## Aim of the task
Output only the lines below from the one containing "(790, 340) = (218, 264): plate" to the one containing "camera: 70 degrees right, 0 degrees up", exactly as written, both ends kept.

Records from a data source:
·····

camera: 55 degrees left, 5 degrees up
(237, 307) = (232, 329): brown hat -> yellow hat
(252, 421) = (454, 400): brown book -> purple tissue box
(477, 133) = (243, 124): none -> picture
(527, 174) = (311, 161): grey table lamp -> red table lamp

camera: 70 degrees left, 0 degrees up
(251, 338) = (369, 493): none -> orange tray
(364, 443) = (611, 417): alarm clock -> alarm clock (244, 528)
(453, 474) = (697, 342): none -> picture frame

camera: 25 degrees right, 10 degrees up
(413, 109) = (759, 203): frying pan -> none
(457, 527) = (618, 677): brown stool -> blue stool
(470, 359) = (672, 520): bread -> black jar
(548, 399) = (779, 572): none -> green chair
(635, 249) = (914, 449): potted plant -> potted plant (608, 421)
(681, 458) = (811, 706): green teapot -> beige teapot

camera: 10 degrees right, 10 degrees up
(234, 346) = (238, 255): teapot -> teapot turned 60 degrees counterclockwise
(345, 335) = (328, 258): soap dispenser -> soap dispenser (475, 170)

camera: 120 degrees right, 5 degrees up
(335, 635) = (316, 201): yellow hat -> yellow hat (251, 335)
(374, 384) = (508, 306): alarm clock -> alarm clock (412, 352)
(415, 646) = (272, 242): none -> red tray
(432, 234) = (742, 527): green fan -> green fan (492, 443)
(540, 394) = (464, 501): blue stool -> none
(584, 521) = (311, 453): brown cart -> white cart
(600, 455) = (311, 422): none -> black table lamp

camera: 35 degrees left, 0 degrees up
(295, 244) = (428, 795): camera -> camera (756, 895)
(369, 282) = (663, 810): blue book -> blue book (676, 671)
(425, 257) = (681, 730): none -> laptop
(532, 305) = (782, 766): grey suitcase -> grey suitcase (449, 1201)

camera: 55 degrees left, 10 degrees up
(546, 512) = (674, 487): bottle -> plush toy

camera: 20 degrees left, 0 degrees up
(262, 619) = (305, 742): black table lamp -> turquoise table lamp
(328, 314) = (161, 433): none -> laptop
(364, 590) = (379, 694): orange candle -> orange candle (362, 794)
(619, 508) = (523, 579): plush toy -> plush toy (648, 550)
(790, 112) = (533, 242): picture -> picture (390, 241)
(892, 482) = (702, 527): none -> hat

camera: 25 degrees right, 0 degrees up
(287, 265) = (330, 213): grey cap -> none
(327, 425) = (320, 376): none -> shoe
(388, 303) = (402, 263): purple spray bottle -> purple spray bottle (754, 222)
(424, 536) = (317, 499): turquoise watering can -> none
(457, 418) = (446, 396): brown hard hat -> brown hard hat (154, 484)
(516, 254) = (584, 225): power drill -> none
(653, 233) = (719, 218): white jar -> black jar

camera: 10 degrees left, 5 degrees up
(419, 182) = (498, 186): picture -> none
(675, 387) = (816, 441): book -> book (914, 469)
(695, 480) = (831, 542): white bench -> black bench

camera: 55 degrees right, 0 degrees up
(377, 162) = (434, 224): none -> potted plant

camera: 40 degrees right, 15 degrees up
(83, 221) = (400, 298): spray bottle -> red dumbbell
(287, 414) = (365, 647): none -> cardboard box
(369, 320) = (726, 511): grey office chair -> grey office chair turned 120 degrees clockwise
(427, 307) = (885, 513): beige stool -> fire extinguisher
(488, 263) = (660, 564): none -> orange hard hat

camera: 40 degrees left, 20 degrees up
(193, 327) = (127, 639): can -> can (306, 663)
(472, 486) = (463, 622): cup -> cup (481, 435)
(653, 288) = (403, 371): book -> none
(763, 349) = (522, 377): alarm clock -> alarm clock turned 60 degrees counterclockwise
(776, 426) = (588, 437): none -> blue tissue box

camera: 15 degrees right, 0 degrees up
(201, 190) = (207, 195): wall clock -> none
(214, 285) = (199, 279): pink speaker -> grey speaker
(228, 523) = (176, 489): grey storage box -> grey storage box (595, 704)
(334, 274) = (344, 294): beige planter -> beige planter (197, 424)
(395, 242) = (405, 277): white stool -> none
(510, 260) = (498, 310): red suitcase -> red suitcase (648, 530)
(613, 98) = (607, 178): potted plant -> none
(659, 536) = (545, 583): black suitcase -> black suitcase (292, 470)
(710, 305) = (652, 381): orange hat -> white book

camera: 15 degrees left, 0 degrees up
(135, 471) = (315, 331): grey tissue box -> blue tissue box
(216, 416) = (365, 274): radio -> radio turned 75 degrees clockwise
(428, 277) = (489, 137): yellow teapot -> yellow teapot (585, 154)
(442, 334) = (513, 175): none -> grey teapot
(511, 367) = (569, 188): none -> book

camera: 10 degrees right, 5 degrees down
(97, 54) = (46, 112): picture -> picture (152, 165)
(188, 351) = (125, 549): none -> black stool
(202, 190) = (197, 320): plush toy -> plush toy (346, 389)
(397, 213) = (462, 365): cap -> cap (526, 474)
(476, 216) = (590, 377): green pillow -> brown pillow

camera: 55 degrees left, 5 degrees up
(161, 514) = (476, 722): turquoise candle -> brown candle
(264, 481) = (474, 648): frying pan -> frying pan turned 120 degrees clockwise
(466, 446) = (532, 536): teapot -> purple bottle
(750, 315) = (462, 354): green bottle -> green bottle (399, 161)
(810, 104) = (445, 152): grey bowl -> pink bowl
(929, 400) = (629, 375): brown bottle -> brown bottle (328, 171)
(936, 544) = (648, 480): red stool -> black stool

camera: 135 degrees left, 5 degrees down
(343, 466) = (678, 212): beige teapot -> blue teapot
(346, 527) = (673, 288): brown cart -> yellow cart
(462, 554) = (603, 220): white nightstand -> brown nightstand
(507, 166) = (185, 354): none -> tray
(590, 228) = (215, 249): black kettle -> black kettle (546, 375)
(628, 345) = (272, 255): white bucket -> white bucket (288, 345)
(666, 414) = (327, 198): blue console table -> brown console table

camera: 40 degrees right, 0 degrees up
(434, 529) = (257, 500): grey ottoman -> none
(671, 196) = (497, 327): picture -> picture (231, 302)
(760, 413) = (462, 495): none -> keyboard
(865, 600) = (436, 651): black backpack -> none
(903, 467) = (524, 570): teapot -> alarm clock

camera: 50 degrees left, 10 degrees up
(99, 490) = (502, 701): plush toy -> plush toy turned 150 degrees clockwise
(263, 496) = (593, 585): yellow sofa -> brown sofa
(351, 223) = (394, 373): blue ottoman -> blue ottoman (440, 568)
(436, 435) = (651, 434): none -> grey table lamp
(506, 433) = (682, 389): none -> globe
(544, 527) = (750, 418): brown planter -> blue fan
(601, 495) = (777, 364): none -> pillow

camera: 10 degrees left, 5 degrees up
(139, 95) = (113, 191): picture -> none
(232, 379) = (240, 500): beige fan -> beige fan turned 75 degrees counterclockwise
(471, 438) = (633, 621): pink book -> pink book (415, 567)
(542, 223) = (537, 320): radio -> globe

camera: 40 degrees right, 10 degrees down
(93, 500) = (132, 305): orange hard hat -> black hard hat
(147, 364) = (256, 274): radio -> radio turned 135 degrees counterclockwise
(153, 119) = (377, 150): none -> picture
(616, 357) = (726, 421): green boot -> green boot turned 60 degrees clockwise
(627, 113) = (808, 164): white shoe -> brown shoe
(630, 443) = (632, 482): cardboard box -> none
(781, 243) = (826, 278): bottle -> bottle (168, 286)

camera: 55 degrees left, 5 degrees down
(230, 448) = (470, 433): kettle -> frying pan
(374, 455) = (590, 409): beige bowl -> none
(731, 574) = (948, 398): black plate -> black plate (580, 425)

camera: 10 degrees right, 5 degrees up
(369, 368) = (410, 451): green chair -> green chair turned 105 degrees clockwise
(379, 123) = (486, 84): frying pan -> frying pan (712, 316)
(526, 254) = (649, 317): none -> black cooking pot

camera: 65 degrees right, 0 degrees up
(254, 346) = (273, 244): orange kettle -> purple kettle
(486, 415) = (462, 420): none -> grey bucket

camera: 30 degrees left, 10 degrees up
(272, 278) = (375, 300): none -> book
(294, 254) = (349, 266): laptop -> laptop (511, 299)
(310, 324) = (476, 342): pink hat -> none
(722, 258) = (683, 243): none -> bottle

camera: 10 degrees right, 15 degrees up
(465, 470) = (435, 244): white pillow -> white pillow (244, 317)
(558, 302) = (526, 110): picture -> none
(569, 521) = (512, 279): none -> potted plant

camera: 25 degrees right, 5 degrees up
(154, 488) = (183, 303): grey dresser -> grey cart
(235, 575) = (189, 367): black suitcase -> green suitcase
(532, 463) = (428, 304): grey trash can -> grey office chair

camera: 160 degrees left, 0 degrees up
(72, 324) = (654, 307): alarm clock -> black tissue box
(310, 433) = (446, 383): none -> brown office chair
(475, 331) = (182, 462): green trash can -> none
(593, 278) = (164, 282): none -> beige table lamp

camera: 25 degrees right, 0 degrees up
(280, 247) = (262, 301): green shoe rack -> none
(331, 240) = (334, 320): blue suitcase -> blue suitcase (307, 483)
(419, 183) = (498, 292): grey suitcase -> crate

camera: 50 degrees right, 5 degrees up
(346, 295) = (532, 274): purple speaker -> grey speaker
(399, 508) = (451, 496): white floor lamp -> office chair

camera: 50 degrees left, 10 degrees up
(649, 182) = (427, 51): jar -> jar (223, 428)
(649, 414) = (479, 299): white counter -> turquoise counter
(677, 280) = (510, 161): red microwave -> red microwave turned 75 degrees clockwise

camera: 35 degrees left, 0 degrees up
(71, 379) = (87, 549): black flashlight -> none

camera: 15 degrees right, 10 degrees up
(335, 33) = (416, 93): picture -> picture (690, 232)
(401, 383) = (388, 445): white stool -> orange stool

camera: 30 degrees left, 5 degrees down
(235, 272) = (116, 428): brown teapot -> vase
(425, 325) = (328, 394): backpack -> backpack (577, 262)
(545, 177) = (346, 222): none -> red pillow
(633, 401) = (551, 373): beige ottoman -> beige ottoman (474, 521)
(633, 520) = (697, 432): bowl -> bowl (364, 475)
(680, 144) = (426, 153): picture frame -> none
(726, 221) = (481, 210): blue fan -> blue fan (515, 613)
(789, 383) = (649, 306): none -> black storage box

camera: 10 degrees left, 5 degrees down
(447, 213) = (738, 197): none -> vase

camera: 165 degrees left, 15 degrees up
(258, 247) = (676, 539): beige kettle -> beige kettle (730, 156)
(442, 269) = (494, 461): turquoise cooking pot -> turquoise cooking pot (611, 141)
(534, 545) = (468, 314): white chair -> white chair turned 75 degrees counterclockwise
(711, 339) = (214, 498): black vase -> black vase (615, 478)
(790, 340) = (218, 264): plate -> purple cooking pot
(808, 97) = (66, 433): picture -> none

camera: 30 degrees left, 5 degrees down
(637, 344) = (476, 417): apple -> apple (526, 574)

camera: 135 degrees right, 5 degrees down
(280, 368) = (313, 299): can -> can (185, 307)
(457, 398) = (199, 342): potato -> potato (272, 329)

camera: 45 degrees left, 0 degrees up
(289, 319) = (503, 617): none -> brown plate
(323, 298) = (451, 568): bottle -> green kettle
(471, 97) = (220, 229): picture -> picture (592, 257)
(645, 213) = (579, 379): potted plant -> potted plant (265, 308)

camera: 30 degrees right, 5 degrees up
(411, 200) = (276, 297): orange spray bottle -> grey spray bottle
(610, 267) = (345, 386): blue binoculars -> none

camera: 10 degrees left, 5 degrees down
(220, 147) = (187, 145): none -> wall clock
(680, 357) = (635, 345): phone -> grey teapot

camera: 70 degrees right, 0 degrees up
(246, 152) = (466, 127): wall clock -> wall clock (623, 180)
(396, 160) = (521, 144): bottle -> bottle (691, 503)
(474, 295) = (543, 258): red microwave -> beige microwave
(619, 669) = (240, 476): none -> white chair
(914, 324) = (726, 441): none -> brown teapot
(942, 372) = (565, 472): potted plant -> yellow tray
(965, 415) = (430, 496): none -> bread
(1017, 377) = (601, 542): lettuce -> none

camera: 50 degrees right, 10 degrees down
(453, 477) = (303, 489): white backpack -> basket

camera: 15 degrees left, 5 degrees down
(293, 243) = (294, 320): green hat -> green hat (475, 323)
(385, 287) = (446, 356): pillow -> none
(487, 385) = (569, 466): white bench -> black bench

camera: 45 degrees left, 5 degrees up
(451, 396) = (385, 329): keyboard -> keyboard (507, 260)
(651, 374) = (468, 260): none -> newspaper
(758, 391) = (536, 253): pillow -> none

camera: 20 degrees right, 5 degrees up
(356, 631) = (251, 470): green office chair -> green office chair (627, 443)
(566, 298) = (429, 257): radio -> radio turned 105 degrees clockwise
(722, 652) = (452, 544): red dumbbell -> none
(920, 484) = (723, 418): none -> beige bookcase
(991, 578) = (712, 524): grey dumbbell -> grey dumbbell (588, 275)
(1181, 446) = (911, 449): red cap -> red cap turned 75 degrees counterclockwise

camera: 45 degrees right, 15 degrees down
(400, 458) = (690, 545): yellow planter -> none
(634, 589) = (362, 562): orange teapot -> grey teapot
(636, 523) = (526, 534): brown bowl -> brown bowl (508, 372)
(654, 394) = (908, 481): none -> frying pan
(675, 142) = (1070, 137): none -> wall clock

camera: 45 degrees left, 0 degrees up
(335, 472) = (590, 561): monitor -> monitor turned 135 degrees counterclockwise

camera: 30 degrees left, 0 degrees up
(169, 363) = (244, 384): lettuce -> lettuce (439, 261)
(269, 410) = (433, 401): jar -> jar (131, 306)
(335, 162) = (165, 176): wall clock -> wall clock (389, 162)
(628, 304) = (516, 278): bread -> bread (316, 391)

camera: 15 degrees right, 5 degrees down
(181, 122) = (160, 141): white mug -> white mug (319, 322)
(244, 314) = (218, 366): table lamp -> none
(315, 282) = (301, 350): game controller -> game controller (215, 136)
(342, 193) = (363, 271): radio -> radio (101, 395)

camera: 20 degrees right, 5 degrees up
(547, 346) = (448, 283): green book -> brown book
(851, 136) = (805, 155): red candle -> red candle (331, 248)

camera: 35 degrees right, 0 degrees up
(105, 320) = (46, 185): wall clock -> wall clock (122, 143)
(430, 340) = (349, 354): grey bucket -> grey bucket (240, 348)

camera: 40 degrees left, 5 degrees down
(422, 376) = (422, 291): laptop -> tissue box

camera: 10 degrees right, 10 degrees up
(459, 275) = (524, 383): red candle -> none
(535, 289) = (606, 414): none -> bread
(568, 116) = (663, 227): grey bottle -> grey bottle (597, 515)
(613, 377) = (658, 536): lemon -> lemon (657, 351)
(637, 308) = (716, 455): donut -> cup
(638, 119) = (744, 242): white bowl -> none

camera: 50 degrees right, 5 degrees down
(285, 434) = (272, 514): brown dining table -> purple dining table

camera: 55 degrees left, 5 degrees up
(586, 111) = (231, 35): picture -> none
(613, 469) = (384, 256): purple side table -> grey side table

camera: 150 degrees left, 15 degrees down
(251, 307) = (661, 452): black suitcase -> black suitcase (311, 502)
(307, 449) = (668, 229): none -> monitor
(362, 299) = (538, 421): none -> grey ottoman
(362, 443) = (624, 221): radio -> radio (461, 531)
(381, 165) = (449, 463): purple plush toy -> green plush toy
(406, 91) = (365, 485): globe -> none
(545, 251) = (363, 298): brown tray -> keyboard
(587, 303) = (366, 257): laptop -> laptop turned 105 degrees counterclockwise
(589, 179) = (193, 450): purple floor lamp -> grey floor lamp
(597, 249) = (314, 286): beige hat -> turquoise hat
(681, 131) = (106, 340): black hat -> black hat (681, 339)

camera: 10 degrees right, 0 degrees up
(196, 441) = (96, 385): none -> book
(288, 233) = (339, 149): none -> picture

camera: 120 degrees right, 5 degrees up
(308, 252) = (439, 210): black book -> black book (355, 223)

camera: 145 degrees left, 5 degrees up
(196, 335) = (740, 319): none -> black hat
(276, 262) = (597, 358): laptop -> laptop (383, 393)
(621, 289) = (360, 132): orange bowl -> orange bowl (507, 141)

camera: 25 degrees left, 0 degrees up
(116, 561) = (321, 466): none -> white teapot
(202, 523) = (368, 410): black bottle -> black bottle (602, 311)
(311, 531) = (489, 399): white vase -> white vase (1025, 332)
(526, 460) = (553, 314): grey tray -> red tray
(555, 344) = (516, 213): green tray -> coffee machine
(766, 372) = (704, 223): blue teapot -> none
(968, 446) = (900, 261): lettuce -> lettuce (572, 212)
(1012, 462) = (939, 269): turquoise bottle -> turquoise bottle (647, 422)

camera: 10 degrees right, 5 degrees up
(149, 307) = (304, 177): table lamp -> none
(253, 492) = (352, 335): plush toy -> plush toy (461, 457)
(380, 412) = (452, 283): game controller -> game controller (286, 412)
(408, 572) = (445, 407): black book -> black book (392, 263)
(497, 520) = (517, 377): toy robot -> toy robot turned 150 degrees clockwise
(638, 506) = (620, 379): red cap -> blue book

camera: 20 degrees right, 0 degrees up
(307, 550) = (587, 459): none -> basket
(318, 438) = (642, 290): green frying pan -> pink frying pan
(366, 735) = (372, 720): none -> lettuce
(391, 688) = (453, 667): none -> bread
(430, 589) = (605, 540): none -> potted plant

·····

## Expected output
(790, 340) = (218, 264): plate -> purple cooking pot
(808, 97) = (66, 433): picture -> none

camera: 30 degrees left, 5 degrees down
(637, 344) = (476, 417): apple -> apple (526, 574)

camera: 135 degrees right, 5 degrees down
(280, 368) = (313, 299): can -> can (185, 307)
(457, 398) = (199, 342): potato -> potato (272, 329)

camera: 45 degrees left, 0 degrees up
(289, 319) = (503, 617): none -> brown plate
(323, 298) = (451, 568): bottle -> green kettle
(471, 97) = (220, 229): picture -> picture (592, 257)
(645, 213) = (579, 379): potted plant -> potted plant (265, 308)

camera: 30 degrees right, 5 degrees up
(411, 200) = (276, 297): orange spray bottle -> grey spray bottle
(610, 267) = (345, 386): blue binoculars -> none

camera: 10 degrees left, 5 degrees down
(220, 147) = (187, 145): none -> wall clock
(680, 357) = (635, 345): phone -> grey teapot

camera: 70 degrees right, 0 degrees up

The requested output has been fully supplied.